Now my point is, OR does show up very often in product search, but, it's usually very limited in that it's OR within a category and AND across categories, and there is a pretty standard interface for expressing this.
products below 200 euros and brands speedo or quicksilver
That is what I expected you could mean. Yes, that is a popular pattern. But it is not customizable like the "bicycles that are (made of steel AND weigh from 10 to 20kg) OR (made of carbon AND weigh from 5 to 10kg)" given in the article. When you select two brands on Amazon, they are always connected via OR and when you select the 200 euros, that is always connected to the rest via AND. So the typical
search?brands=speedo,quicksilver&priceMax=200
works.
The point of the article is that this does not work for customizable AND OR constructs, and therefore one should use SQL. And then it gives the bicycles example, stating that this feature request comes up "faster than you can imagine". But no, it almost never comes up in product search. I have not seen it even once in the last 9 years among the thousands of feature requests I looked at.
this is why we go full circle all the time.
1) devs expose plain sql query to the users
2) devs realize it's a bad idea
3) 10 years later, a dev thinks maybe it's not that bad
4) full circle
---
1) devs use the server to generate html response to the users
2) devs think maybe it's better to do everything on the frontend side instead
3) 10 years and 250k frameworks later, devs think maybe it should be done on the server side instead
You could get queries that don't use indexes and have to perform table scans. That's fine when your data is small, but it's a performance bottleneck waiting to happen.
Author here, unfortunately not (to my knowledge). I've used a lot of Python and Typescript and have never found a solution that made me happy when it comes to pattern matching / destructuring. Sorry :'(
> Because we are essentially inventing our own query language here. And inventing a custom language should be pretty much the last resort, I hope we agree on that.
No.

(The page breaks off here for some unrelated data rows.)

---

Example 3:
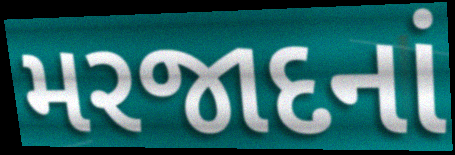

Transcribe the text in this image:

મરજાદનાં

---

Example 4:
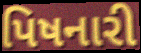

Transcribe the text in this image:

પિષનારી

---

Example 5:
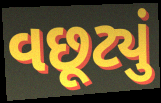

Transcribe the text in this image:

વછૂટ્યું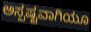
ಅಸ್ಪಷ್ಟವಾಗಿಯೂ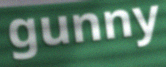
gunnyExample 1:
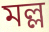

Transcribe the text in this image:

মল্ল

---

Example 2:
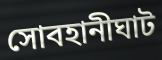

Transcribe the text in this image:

সোবহানীঘাট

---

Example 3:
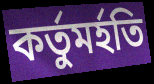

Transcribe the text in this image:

কর্তুমর্হতি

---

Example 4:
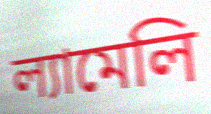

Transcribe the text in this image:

ল্যামেলি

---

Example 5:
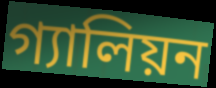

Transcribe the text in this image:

গ্যালিয়ন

I don’t agree at all. Creating a custom query language based on json or lisp or whatever is easy enough, flexible enough, prone to evolution, and helps building an abstraction between the front and the back. With this in mind, the day you decide to query an ElasticSearch instead of the RDBMS, the frontal API doesn’t need to change, there’s juste to update the translation layer to generate an ES query instead of SQL.
For example, you might have a table "users" but while "admins" can see all users, "moderators" might only be allowed to see the users of their moderated areas.

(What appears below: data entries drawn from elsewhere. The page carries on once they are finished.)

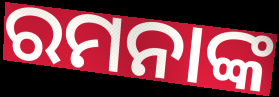
ରମନାଙ୍କ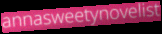
annasweetynovelistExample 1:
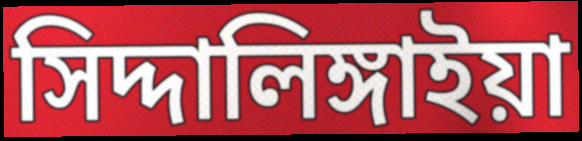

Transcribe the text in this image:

সিদ্দালিঙ্গাইয়া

As soon as this kind of flexibility is needed, solutions like Postgrest stop working - they are just not made for that level of customization.
Not to mention this practically invites dumb string interpolation in SQL preparation, undoing decades of work to rid the world of this terrible habit. (Edit: This problem is solvable.)
Don’t try to be clever, use a structured format (JSON, protobuf, etc.) with a well documented schema.
Note that I’m only talking about APIs. It’s an entirely different matter if your product allows users to type in and send complex queries interactively.